Break ups do that to me.

noelasun's avatar

I went through this really hard core about two years ago.
I went to a school where grades were given through oral evaluation of the student by the professors. My music professor called an emergency evaluation out of the blue with only 3 weeks of them semester left, and failed me. There was nothing at all to indicate that this would happen, and it left me doubting my ability to gauge my work. Though I could have stayed with one F, the whole incident left me so shaken that I had to take a semester off from the college and study in a completely different area for a year…
I went back last year, and re took the course successfully. By then though, the whole school method and program had lost its hold for me, and I was able to leave the school confidently.
I now refer to the experience as when I was bit by the rabid dog…

ABoyNamedBoobs03's avatar

I go through phases I guess… I’ll normally be really confident, I have a pretty good mentality when it comes to that most times.

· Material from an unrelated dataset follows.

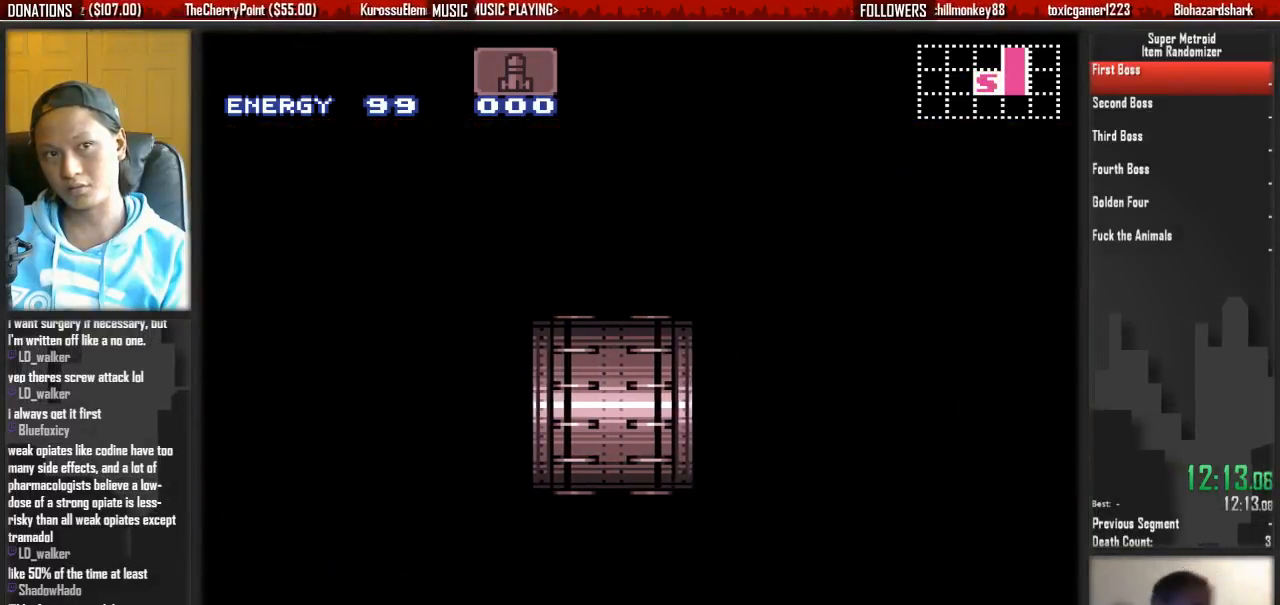
{"dt_ms": 500, "buttons": ["A", "DPAD_LEFT"], "events": []}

but then every once in a while there’ll be a month or two(or six) where I’m a bit more shy than usual, no idea, but there’s not a whole lot I can do to shake it, it just kind of goes away after a while.

augustlan's avatar

I had one really bad breakup that left me pretty well shattered. I was engaged to be married, and he called it off. I was used to doing the breaking up, not being dumped – so it was a double whammy. Up until that happened to me I was supremely confident (overly so, actually). It took me quite some time to build up my confidence again, this time in a more realistic and healthy manner. I was never that same girl again, but I think that’s a good thing.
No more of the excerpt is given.